Supplied data →

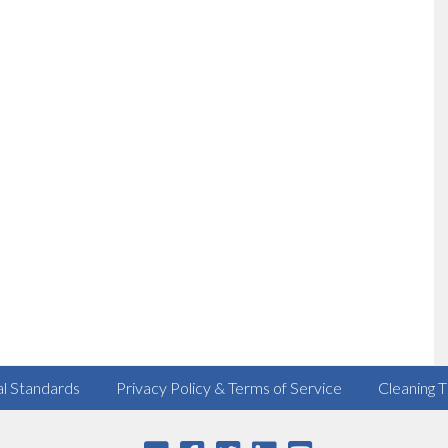
al Standards
Privacy Policy & Terms of Service
Cleaning T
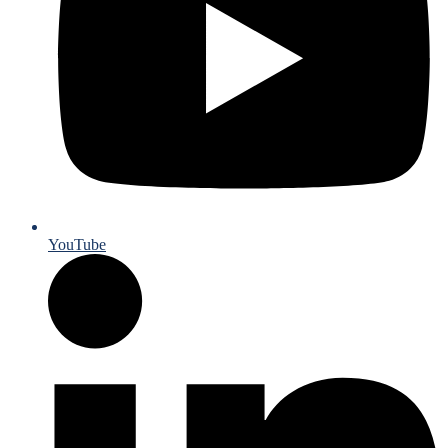
YouTube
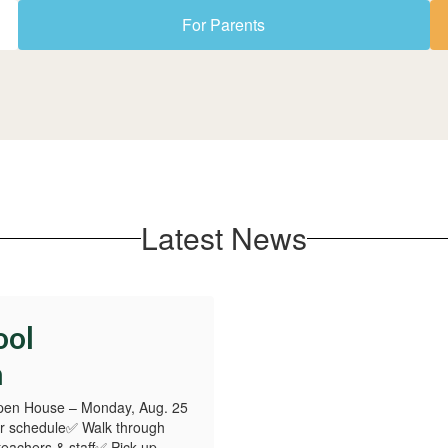
For Parents
Latest News
ool
n
pen House – Monday, Aug. 25
r schedule✅ Walk through
teachers & staff✅ Pick up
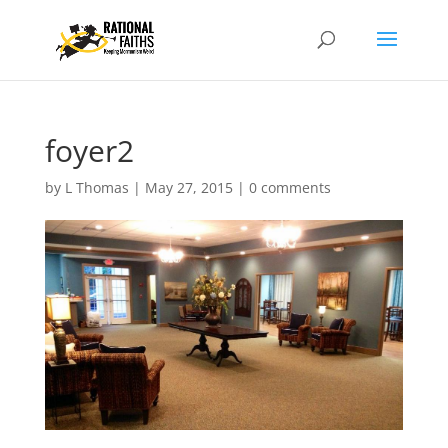
foyer2
by
L Thomas
|
May 27, 2015
|
0 comments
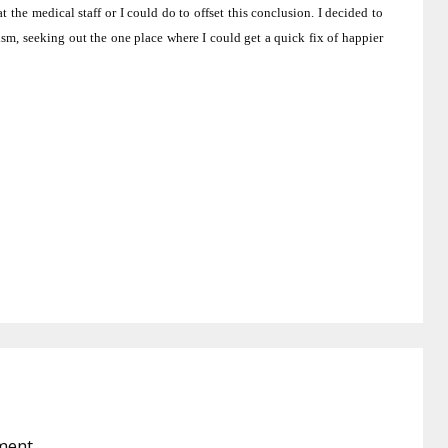
t the medical staff or I could do to offset this conclusion.
I decided to
ism, seeking out the one place where I could get a quick fix of happier
ment.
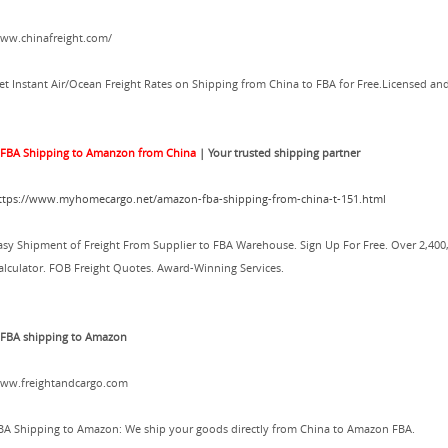
ww.chinafreight.com/
et Instant Air/Ocean Freight Rates on Shipping from China to FBA for Free.Licensed and
.
FBA Shipping to Amanzon from China
| Your trusted shipping partner
ttps://www.myhomecargo.net/amazon-fba-shipping-from-china-t-151.html
asy Shipment of Freight From Supplier to FBA Warehouse. Sign Up For Free. Over 2,400
alculator. FOB Freight Quotes. Award-Winning Services.
.FBA shipping to Amazon
ww.freightandcargo.com
BA Shipping to Amazon: We ship your goods directly from China to Amazon FBA.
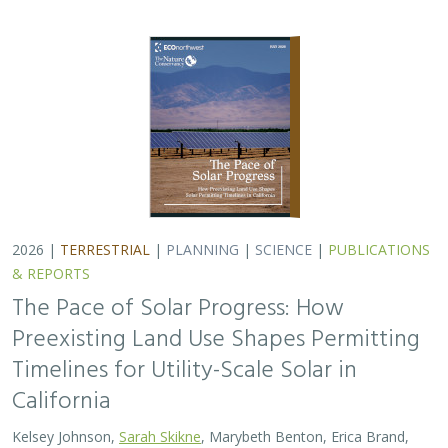
California
Kelsey Johnson,
Sarah Skikne
, Marybeth Benton, Erica Brand,
Brian Cohen
, Marty Marquis, Sam Schroeder, Katharine Nester,
Terry Wirkkala
California’s future hinges on its ability to rapidly and
responsibly develop significant amounts of utility-scale
solar. Yet the pace of deployment is increasingly…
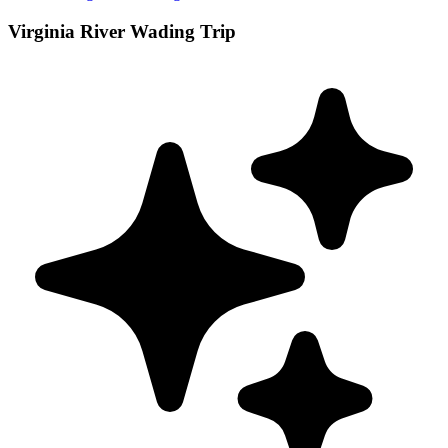
Virginia River Wading Trip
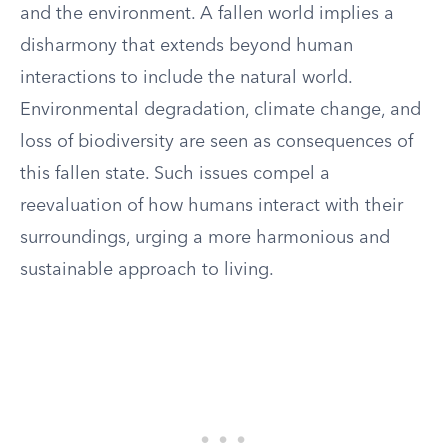
and the environment. A fallen world implies a
disharmony that extends beyond human
interactions to include the natural world.
Environmental degradation, climate change, and
loss of biodiversity are seen as consequences of
this fallen state. Such issues compel a
reevaluation of how humans interact with their
surroundings, urging a more harmonious and
sustainable approach to living.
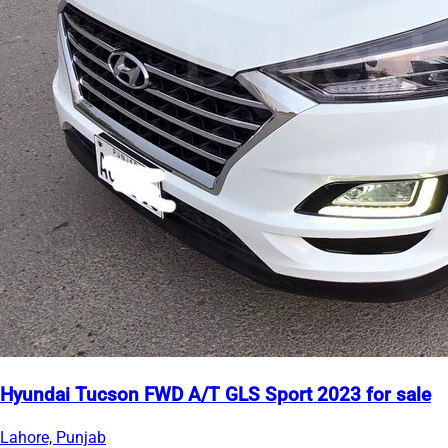
Hyundai Tucson FWD A/T GLS Sport 2023 for sale
Lahore, Punjab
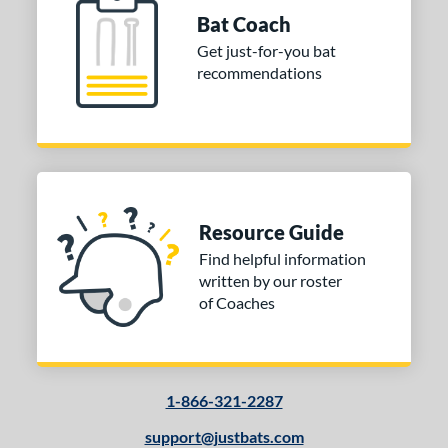
Bat Coach
Get just-for-you bat
recommendations
Resource Guide
Find helpful information
written by our roster
of Coaches
1-866-321-2287
support@justbats.com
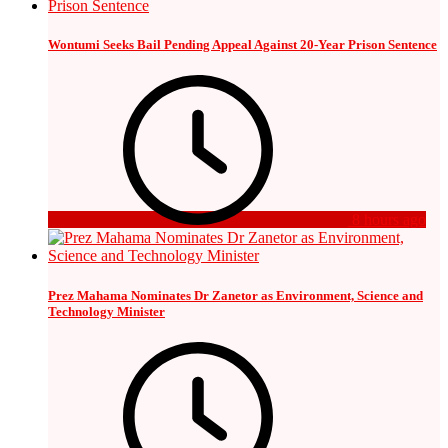
Wontumi Seeks Bail Pending Appeal Against 20-Year Prison Sentence
8 hours ago
Prez Mahama Nominates Dr Zanetor as Environment, Science and
Technology Minister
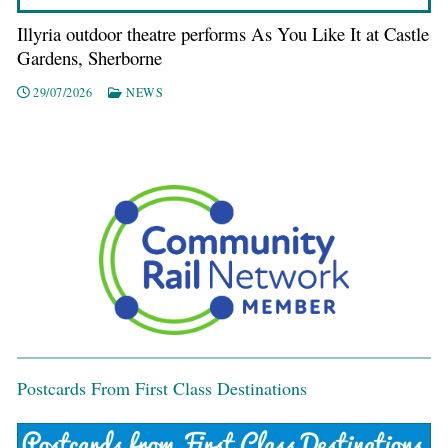
Illyria outdoor theatre performs As You Like It at Castle
Gardens, Sherborne
29/07/2026
NEWS
Postcards From First Class Destinations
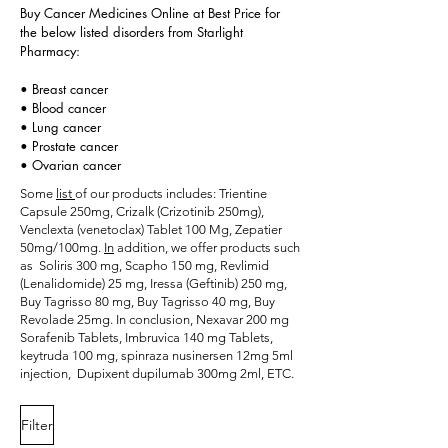
Buy Cancer Medicines Online at Best Price for
the below listed disorders from Starlight
Pharmacy:
• Breast cancer
• Blood cancer
• Lung cancer
• Prostate cancer
• Ovarian cancer
Some
list
of our products includes:
Trientine
Capsule 250mg
,
Crizalk (Crizotinib 250mg)
,
Venclexta (venetoclax) Tablet 100 Mg, Zepatier
50mg/100mg.
In
addition, we offer products such
as
Soliris 300 mg
, Scapho 150 mg, Revlimid
(Lenalidomide) 25 mg, Iressa (Geftinib) 250 mg,
Buy Tagrisso 80 mg, Buy Tagrisso 40 mg, Buy
Revolade 25mg. In conclusion, Nexavar 200 mg
Sorafenib Tablets,
Imbruvica 140 mg Tablets
,
keytruda 100 mg,
spinraza nusinersen 12mg 5ml
injection
, Dupixent dupilumab 300mg 2ml, ETC.
Filter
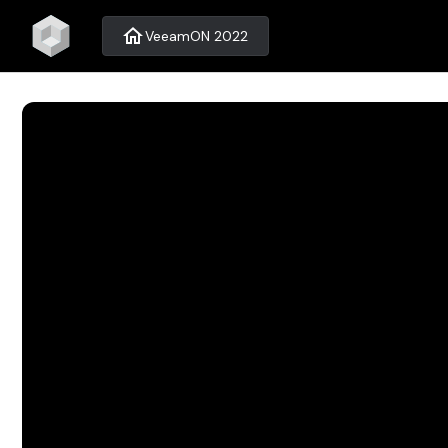
home
VeeamON 2022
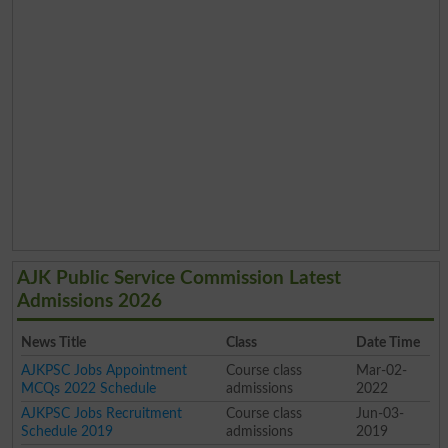
AJK Public Service Commission Latest
Admissions 2026
News Title
Class
Date Time
AJKPSC Jobs Appointment
Course class
Mar-02-
MCQs 2022 Schedule
admissions
2022
AJKPSC Jobs Recruitment
Course class
Jun-03-
Schedule 2019
admissions
2019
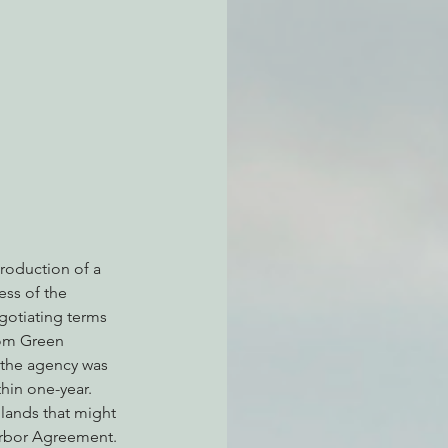
atchdogging PG&E
ent
roduction of a 
ess of the 
gotiating terms 
rom Green 
 the agency was 
hin one-year. 
lands that might 
arbor Agreement. 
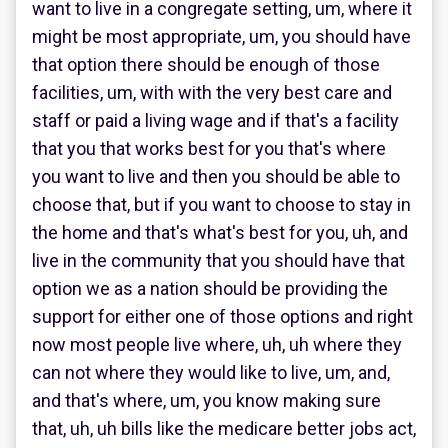
want to live in a congregate setting, um, where it
might be most appropriate, um, you should have
that option there should be enough of those
facilities, um, with with the very best care and
staff or paid a living wage and if that's a facility
that you that works best for you that's where
you want to live and then you should be able to
choose that, but if you want to choose to stay in
the home and that's what's best for you, uh, and
live in the community that you should have that
option we as a nation should be providing the
support for either one of those options and right
now most people live where, uh, uh where they
can not where they would like to live, um, and,
and that's where, um, you know making sure
that, uh, uh bills like the medicare better jobs act,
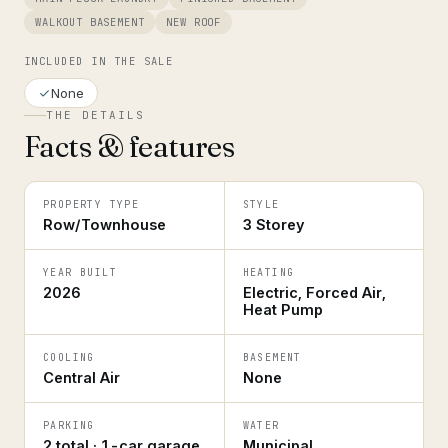
WALKOUT BASEMENT
NEW ROOF
INCLUDED IN THE SALE
None
THE DETAILS
Facts & features
PROPERTY TYPE
STYLE
Row/Townhouse
3 Storey
YEAR BUILT
HEATING
2026
Electric, Forced Air,
Heat Pump
COOLING
BASEMENT
Central Air
None
PARKING
WATER
2 total · 1-car garage
Municipal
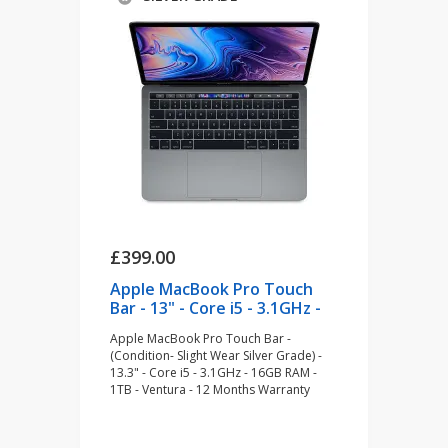
£399.00
Apple MacBook Pro Touch
Bar - 13" - Core i5 - 3.1GHz -
16GB RAM - 1TB - Space Grey
Apple MacBook Pro Touch Bar -
(refurbished)
(Condition- Slight Wear Silver Grade) -
13.3" - Core i5 - 3.1GHz - 16GB RAM -
1TB - Ventura - 12 Months Warranty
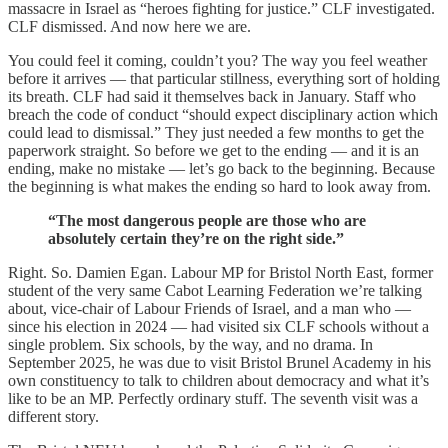
massacre in Israel as “heroes fighting for justice.” CLF investigated.
CLF dismissed. And now here we are.
You could feel it coming, couldn’t you? The way you feel weather
before it arrives — that particular stillness, everything sort of holding
its breath. CLF had said it themselves back in January. Staff who
breach the code of conduct “should expect disciplinary action which
could lead to dismissal.” They just needed a few months to get the
paperwork straight. So before we get to the ending — and it is an
ending, make no mistake — let’s go back to the beginning. Because
the beginning is what makes the ending so hard to look away from.
“The most dangerous people are those who are
absolutely certain they’re on the right side.”
Right. So. Damien Egan. Labour MP for Bristol North East, former
student of the very same Cabot Learning Federation we’re talking
about, vice-chair of Labour Friends of Israel, and a man who —
since his election in 2024 — had visited six CLF schools without a
single problem. Six schools, by the way, and no drama. In
September 2025, he was due to visit Bristol Brunel Academy in his
own constituency to talk to children about democracy and what it’s
like to be an MP. Perfectly ordinary stuff. The seventh visit was a
different story.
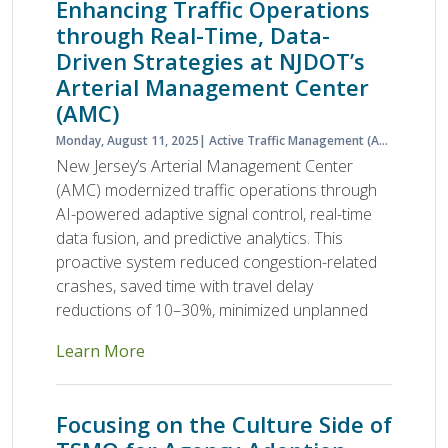
Enhancing Traffic Operations
through Real-Time, Data-
Driven Strategies at NJDOT’s
Arterial Management Center
(AMC)
Monday, August 11, 2025
Active Traffic Management (ATM)
Activ
New Jersey’s Arterial Management Center
(AMC) modernized traffic operations through
AI-powered adaptive signal control, real-time
data fusion, and predictive analytics. This
proactive system reduced congestion-related
crashes, saved time with travel delay
reductions of 10–30%, minimized unplanned
Learn More
Focusing on the Culture Side of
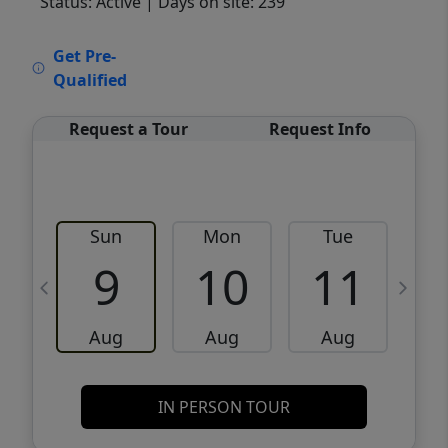
Status: Active
| Days on site: 239
VCR-C15903466 - VCR-C159091383,VCR-
Get Pre-
C159052275
Qualified
Request a Tour
Request Info
Sun
Mon
Tue
W
9
10
11
Aug
Aug
Aug
IN PERSON TOUR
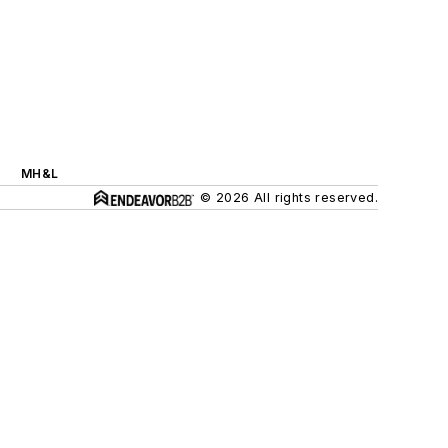
MH&L
© 2026 All rights reserved.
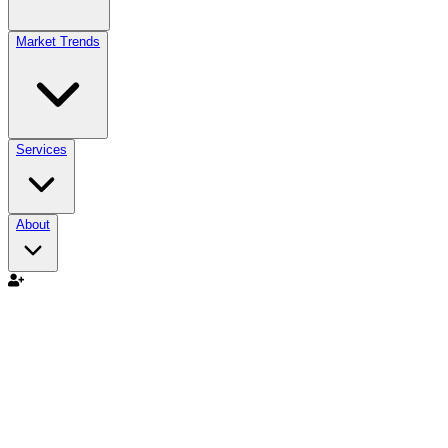
Market Trends
Services
About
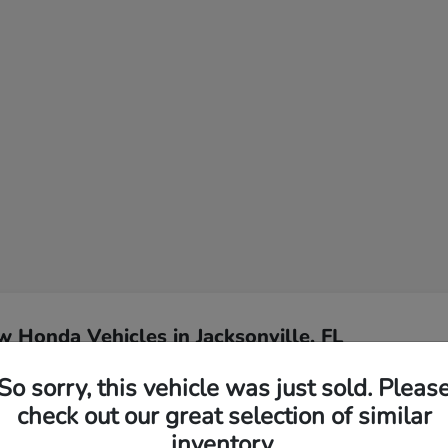
 Honda Vehicles in Jacksonville, FL
So sorry, this vehicle was just sold. Pleas
l for my Jacksonville
Have
check out our great selection of similar
inventory.
Our team specializes in hel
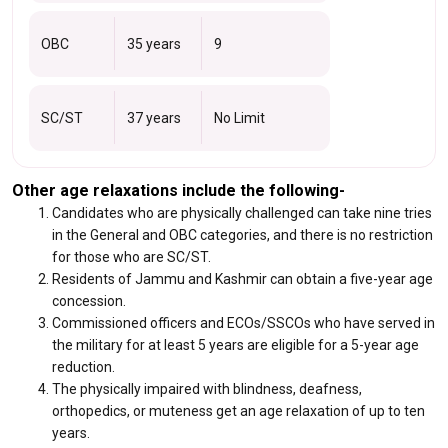
OBC
35 years
9
SC/ST
37 years
No Limit
Other age relaxations include the following-
Candidates who are physically challenged can take nine tries
in the General and OBC categories, and there is no restriction
for those who are SC/ST.
Residents of Jammu and Kashmir can obtain a five-year age
concession.
Commissioned officers and ECOs/SSCOs who have served in
the military for at least 5 years are eligible for a 5-year age
reduction.
The physically impaired with blindness, deafness,
orthopedics, or muteness get an age relaxation of up to ten
years.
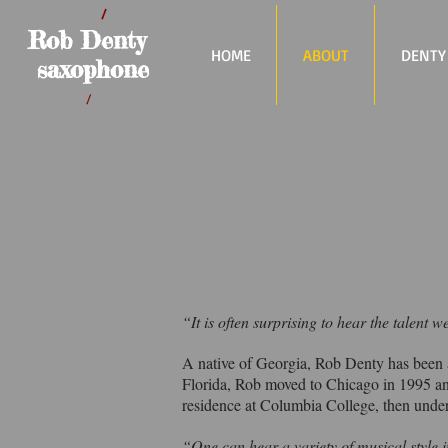
/
Rob Denty
HOME
ABOUT
DENTY
saxophone
/
“It is often surprising to hear the talent
A native of Georgia, Rob Denty has been a
Florida, Rob moved to Chicago in 1995 an
residence at Columbia College, then under
“One can hear a variety of musical style in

Prompt →
Count the lines of the records that contain the string "Monday", treating case as significant, and reply with the number alone.

Answer area →
2